FRAGMENTO DEL DOCUMENTO:
_ _ _ _

Se nos va la vida en romper y recomponer. Ya lo hacen con sumo placer los niños y lo practican sin cesar los adultos. Algunos, los mejor dotados, también construyen: son los que pasan a la Historia y a los que debemos un recuerdo y un homenaje. Por esa razón estoy en Vianden. Por eso y por haber nacido en Guadalajara, crecido en Guadalajara y por seguir viviendo y trabajando en la Guadalajara de España, que en nada se parece a la de Jalisco.
Entre Vianden y Guadalajara hay un lazo invisible que las une, un hilo finísimo que no se rompe ni aun con el paso de los siglos, del XIX al XXI. En Cogolludo, cada año lo recuerdan, aunque de otra manera.
A los que nacimos en Guadalajara con abuelo curioso y algo leído nos tocó en suerte tener quien nos contara historias. De esas, una recordaba las andanzas de un niño francés, llamado Víctor, correteando por el Palacio del Infantado en 1811. Su padre, el general Hugo, a punto ya de ser conde con la firma del rey José I de España (Bonaparte y «Pepe Botella» a partes iguales) era un destacado militar del ejército invasor que hacía lo que podía para echar de la Alcarria a Juan Martín, «El Empecinado».
A uno, naturalmente, le habría gustado que esa escena fuera cierta y que el genial novelista, el orondo francés, el amante incansable, el revolucionario impenitente hubiera sentido los primeros destellos de su genialidad bajo el brillo de la piedra dorada de ese palacio alcarreño, cuando las puntas de diamante relucen bajo el sol de Castilla e incluso cuando nos arañan el alma al pasarlas en una mañana de niebla invernal.
Lo más probable es que el chaval, a sus 9 años, aprendiera a jugar a la dola en el patio de los Escolapios de Madrid, donde le pusieron a estudiar a resguardo de las escaramuzas bélicas. Puede que nunca pisara Guadalajara. Quizá no. O quizá sí.
De las dudas nos sacan las ruinas. Sobre todo, las que provocan las guerras.
El Palacio del Infantado terminó cayendo incendiado en 1936 bajo las bombas alemanas compradas por Franco a Hitler. Victor Hugo recorrió en primera persona y entre olor a pólvora todo el siglo XIX francés, hasta empaparse de la Comuna y tener que ponerse a salvo, más allá de la frontera. Las libertades que hoy tenemos, y muchos de nuestros derechos, crecieron entre los adoquines arrancados de París, sobre todo en los parapetos improvisados de la Plaza Clichy, tan cerca de Montmartre y tan lejos de los turistas que visitan el Moulin Rouge y lo ignoran casi todo, por creerlo innecesario.
Y sin embargo, los detalles cuentan.

_ _ _ _

INFORMACIÓN MOSTRADA:

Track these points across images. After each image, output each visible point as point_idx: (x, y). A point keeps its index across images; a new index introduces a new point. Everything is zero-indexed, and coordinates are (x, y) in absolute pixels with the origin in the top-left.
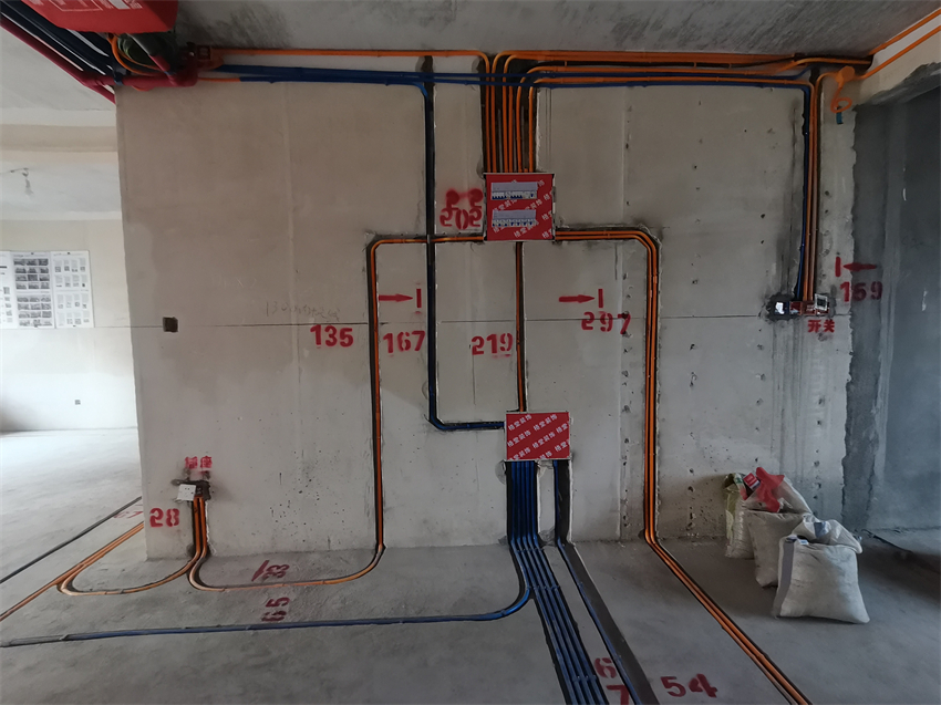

_ _ _ _

CONJUNTO DE TAREAS:
- a) Duplica el tramo del fragmento que va desde "A uno, naturalmente, le" hasta "O quizá sí.", sin alterar una sola palabra.
- b) Di si cada afirmación concuerda con el fragmento: (i) el padre de Víctor era el general Hugo; (ii) el Palacio del Infantado cayó incendiado en 1811; (iii) el autor vive y trabaja en la Guadalajara de Jalisco. Responde sí o no en cada caso y cita las palabras del fragmento que lo deciden.
Las líneas no tienen ningún papel en esto.

RESPUESTAS ESCRITAS:
- a)
A uno, naturalmente, le habría gustado que esa escena fuera cierta y que el genial novelista, el orondo francés, el amante incansable, el revolucionario impenitente hubiera sentido los primeros destellos de su genialidad bajo el brillo de la piedra dorada de ese palacio alcarreño, cuando las puntas de diamante relucen bajo el sol de Castilla e incluso cuando nos arañan el alma al pasarlas en una mañana de niebla invernal.
Lo más probable es que el chaval, a sus 9 años, aprendiera a jugar a la dola en el patio de los Escolapios de Madrid, donde le pusieron a estudiar a resguardo de las escaramuzas bélicas. Puede que nunca pisara Guadalajara. Quizá no. O quizá sí.

- b)
(i) Sí: "Su padre, el general Hugo".
(ii) No: "El Palacio del Infantado terminó cayendo incendiado en 1936".
(iii) No: "seguir viviendo y trabajando en la Guadalajara de España, que en nada se parece a la de Jalisco".